→ Work to be completed
Return every record exactly. Omit nothing.

*** Opening of Material supplied ***

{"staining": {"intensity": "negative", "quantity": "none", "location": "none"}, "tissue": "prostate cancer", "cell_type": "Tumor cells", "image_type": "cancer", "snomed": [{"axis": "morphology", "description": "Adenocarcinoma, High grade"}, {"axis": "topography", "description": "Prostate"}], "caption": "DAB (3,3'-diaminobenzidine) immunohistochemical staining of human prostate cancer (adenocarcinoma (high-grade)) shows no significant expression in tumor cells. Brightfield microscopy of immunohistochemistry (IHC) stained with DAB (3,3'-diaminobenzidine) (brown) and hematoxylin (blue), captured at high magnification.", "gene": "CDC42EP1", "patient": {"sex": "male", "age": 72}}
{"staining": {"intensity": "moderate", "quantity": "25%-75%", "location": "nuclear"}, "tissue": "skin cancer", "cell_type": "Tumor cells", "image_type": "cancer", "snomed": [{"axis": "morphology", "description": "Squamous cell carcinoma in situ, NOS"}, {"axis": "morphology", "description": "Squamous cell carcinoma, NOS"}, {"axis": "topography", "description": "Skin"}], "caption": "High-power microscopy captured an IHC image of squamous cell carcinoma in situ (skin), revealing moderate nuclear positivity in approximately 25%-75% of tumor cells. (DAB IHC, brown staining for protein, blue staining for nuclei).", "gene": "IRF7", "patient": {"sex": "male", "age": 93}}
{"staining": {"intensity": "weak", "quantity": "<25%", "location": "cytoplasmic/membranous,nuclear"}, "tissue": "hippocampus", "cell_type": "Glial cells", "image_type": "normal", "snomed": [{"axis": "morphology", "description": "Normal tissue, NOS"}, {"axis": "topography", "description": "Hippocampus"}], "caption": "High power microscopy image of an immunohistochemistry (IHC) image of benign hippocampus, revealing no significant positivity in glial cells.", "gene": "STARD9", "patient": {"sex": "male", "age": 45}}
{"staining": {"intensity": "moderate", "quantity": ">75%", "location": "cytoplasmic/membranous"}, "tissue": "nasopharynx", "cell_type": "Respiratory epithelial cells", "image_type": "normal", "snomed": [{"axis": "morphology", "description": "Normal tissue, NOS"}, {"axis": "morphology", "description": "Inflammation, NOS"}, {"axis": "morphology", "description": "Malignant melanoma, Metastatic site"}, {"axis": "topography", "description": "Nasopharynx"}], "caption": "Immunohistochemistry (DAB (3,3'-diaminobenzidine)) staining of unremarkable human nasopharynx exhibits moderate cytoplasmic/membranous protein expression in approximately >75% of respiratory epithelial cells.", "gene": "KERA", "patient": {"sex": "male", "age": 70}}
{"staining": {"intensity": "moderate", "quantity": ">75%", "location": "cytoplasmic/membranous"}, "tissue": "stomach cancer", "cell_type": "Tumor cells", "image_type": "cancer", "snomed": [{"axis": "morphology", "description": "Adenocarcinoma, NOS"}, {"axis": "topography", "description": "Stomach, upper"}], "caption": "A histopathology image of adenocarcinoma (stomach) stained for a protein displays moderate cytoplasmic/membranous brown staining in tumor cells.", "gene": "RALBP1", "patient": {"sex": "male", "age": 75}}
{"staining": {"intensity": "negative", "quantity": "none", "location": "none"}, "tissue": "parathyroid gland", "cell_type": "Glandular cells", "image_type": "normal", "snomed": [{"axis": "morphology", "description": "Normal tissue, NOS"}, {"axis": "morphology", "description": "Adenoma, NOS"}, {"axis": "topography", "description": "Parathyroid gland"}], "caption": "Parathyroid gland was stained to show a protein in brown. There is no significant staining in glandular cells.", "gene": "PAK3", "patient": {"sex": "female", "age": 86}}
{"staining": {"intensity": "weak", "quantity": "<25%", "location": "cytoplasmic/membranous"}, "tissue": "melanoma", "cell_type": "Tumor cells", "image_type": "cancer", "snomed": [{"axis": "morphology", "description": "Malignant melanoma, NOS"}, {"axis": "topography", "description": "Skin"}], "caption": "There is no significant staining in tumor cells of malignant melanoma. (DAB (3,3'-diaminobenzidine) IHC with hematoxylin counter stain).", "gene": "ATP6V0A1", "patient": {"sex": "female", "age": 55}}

*** Close of Material supplied ***

→ The answer
{"staining": {"intensity": "negative", "quantity": "none", "location": "none"}, "tissue": "prostate cancer", "cell_type": "Tumor cells", "image_type": "cancer", "snomed": [{"axis": "morphology", "description": "Adenocarcinoma, High grade"}, {"axis": "topography", "description": "Prostate"}], "caption": "DAB (3,3'-diaminobenzidine) immunohistochemical staining of human prostate cancer (adenocarcinoma (high-grade)) shows no significant expression in tumor cells. Brightfield microscopy of immunohistochemistry (IHC) stained with DAB (3,3'-diaminobenzidine) (brown) and hematoxylin (blue), captured at high magnification.", "gene": "CDC42EP1", "patient": {"sex": "male", "age": 72}}
{"staining": {"intensity": "moderate", "quantity": "25%-75%", "location": "nuclear"}, "tissue": "skin cancer", "cell_type": "Tumor cells", "image_type": "cancer", "snomed": [{"axis": "morphology", "description": "Squamous cell carcinoma in situ, NOS"}, {"axis": "morphology", "description": "Squamous cell carcinoma, NOS"}, {"axis": "topography", "description": "Skin"}], "caption": "High-power microscopy captured an IHC image of squamous cell carcinoma in situ (skin), revealing moderate nuclear positivity in approximately 25%-75% of tumor cells. (DAB IHC, brown staining for protein, blue staining for nuclei).", "gene": "IRF7", "patient": {"sex": "male", "age": 93}}
{"staining": {"intensity": "weak", "quantity": "<25%", "location": "cytoplasmic/membranous,nuclear"}, "tissue": "hippocampus", "cell_type": "Glial cells", "image_type": "normal", "snomed": [{"axis": "morphology", "description": "Normal tissue, NOS"}, {"axis": "topography", "description": "Hippocampus"}], "caption": "High power microscopy image of an immunohistochemistry (IHC) image of benign hippocampus, revealing no significant positivity in glial cells.", "gene": "STARD9", "patient": {"sex": "male", "age": 45}}
{"staining": {"intensity": "moderate", "quantity": ">75%", "location": "cytoplasmic/membranous"}, "tissue": "nasopharynx", "cell_type": "Respiratory epithelial cells", "image_type": "normal", "snomed": [{"axis": "morphology", "description": "Normal tissue, NOS"}, {"axis": "morphology", "description": "Inflammation, NOS"}, {"axis": "morphology", "description": "Malignant melanoma, Metastatic site"}, {"axis": "topography", "description": "Nasopharynx"}], "caption": "Immunohistochemistry (DAB (3,3'-diaminobenzidine)) staining of unremarkable human nasopharynx exhibits moderate cytoplasmic/membranous protein expression in approximately >75% of respiratory epithelial cells.", "gene": "KERA", "patient": {"sex": "male", "age": 70}}
{"staining": {"intensity": "moderate", "quantity": ">75%", "location": "cytoplasmic/membranous"}, "tissue": "stomach cancer", "cell_type": "Tumor cells", "image_type": "cancer", "snomed": [{"axis": "morphology", "description": "Adenocarcinoma, NOS"}, {"axis": "topography", "description": "Stomach, upper"}], "caption": "A histopathology image of adenocarcinoma (stomach) stained for a protein displays moderate cytoplasmic/membranous brown staining in tumor cells.", "gene": "RALBP1", "patient": {"sex": "male", "age": 75}}
{"staining": {"intensity": "negative", "quantity": "none", "location": "none"}, "tissue": "parathyroid gland", "cell_type": "Glandular cells", "image_type": "normal", "snomed": [{"axis": "morphology", "description": "Normal tissue, NOS"}, {"axis": "morphology", "description": "Adenoma, NOS"}, {"axis": "topography", "description": "Parathyroid gland"}], "caption": "Parathyroid gland was stained to show a protein in brown. There is no significant staining in glandular cells.", "gene": "PAK3", "patient": {"sex": "female", "age": 86}}
{"staining": {"intensity": "weak", "quantity": "<25%", "location": "cytoplasmic/membranous"}, "tissue": "melanoma", "cell_type": "Tumor cells", "image_type": "cancer", "snomed": [{"axis": "morphology", "description": "Malignant melanoma, NOS"}, {"axis": "topography", "description": "Skin"}], "caption": "There is no significant staining in tumor cells of malignant melanoma. (DAB (3,3'-diaminobenzidine) IHC with hematoxylin counter stain).", "gene": "ATP6V0A1", "patient": {"sex": "female", "age": 55}}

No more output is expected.